What happens to small US cities neglected by technology giants?

What happens to small US cities neglected by technology giants?

The concentration of large technology-advanced firms, such as Amazon, in specific cities in the US results in regional divides in economic wealth and well-being. New research by the Brookings Insitute argues that smaller businesses in struggling areas need heavy investment in digital skills and require access to capital through bank loans and venture capital for start-up firms.

IZA author, Stijn Broecke argues that: “Changes in the demand for skills, driven by technological change, globalization, population aging, and organizational changes, have increased the return to skill and, thereby, wage inequality.”

The research also identified parts of rural America that lack sufficient broadband internet, a concern that needs to be addressed if divides are to be reduced. The authors suggest increased federal investment in ten midsize cities that are nearby smaller towns and can therefore act as economic drivers.

Clare Hendrickson from Brookings commented: “What’s increasingly clear after the 2016 election is that the forces that have been really good for the economy in the aggregate, like globalization and technological change, create shocks that are extremely powerful.”

[Document images with their source code]

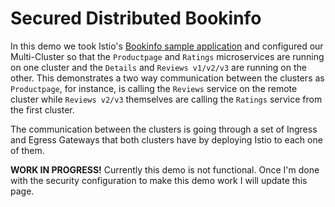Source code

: # Secured Distributed Bookinfo

In this demo we took Istio's [Bookinfo sample application](https://istio.io/docs/guides/bookinfo/) and configured our Multi-Cluster so that the `Productpage` and `Ratings` microservices are running on one cluster and the `Details` and `Reviews v1/v2/v3` are running on the other. This demonstrates a two way communication between the clusters as `Productpage`, for instance, is calling the `Reviews` service on the remote cluster while `Reviews v2/v3` themselves are calling the `Ratings` service from the first cluster.

The communication between the clusters is going through a set of Ingress and Egress Gateways that both clusters have by deploying Istio to each one of them.

__WORK IN PROGRESS!__ Currently this demo is not functional. Once I'm done with the security configuration to make this demo work I will update this page.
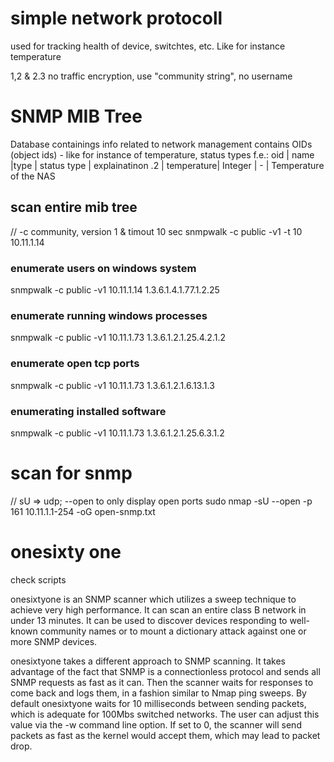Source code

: # simple network protocoll
used for tracking health of device, switchtes, etc. Like for instance temperature

1,2 & 2.3 no traffic encryption, use "community string", no username

# SNMP MIB Tree
Database containings info related to network management
contains OIDs (object ids) - like for instance of temperature, status types
f.e.: 
oid |   name     |type       |   status type    | explainatinon
.2  | temperature| Integer   | -                | Temperature of the NAS 

## scan entire mib tree
// -c community, version 1 & timout 10 sec
snmpwalk -c public -v1 -t 10 10.11.1.14

###  enumerate users on windows system
snmpwalk -c public -v1 10.11.1.14 1.3.6.1.4.1.77.1.2.25

### enumerate running windows processes
snmpwalk -c public -v1 10.11.1.73 1.3.6.1.2.1.25.4.2.1.2

### enumerate open tcp ports
snmpwalk -c public -v1 10.11.1.73 1.3.6.1.2.1.6.13.1.3

### enumerating installed software
snmpwalk -c public -v1 10.11.1.73 1.3.6.1.2.1.25.6.3.1.2

# scan for snmp

// sU => udp; --open to only display open ports
sudo nmap -sU --open -p 161 10.11.1.1-254 -oG open-snmp.txt

# onesixty one
check scripts

onesixtyone is an SNMP scanner which utilizes a sweep technique to achieve very high performance. It can scan an entire class B network in under 13 minutes. It can be used to discover devices responding to well-known community names or to mount a dictionary attack against one or more SNMP devices.

onesixtyone takes a different approach to SNMP scanning. It takes advantage of the fact that SNMP is a connectionless protocol and sends all SNMP requests as fast as it can. Then the scanner waits for responses to come back and logs them, in a fashion similar to Nmap ping sweeps. By default onesixtyone waits for 10 milliseconds between sending packets, which is adequate for 100Mbs switched networks. The user can adjust this value via the -w command line option. If set to 0, the scanner will send packets as fast as the kernel would accept them, which may lead to packet drop.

**REQUEST 1:**
For the article on small US cities neglected by technology giants, say whether each statement agrees with it: (a) The Brookings research proposes more federal investment in ten midsize cities. (b) The article describes Stijn Broecke as a Brookings author. (c) The research found that broadband access in rural America is adequate. Answer yes or no for each, quoting the exact words from the article that decide it.
**REQUEST 2:**
Carry the article on small US cities neglected by technology giants forward from its last sentence.

**WRITTEN REPLY 1:**
(a) Yes: "The authors suggest increased federal investment in ten midsize cities that are nearby smaller towns and can therefore act as economic drivers."
(b) No: "IZA author, Stijn Broecke argues that"
(c) No: "The research also identified parts of rural America that lack sufficient broadband internet"

**WRITTEN REPLY 2:**
Various plans have been proposed in an effort to reduce the vast economic regional divides. One proposal published by the Hamilton Project, authored by David Neumark of the University of California, Irvine, suggested a plan in which the federal government could subsidize the wages of new workers in extremely poor areas.

A second potential policy idea, authored by Steve Case, from venture capital firm Revolution, focuses on funding entrepreneurship in cities like Nashville and Columbus from capital firms in Silicon Valley to encourage the growth of regional firms.

Mark Muro, co-author of the research, says: “Whilst we many not know the complete and perfect solutions, we do know that we need to get started with the experiments.”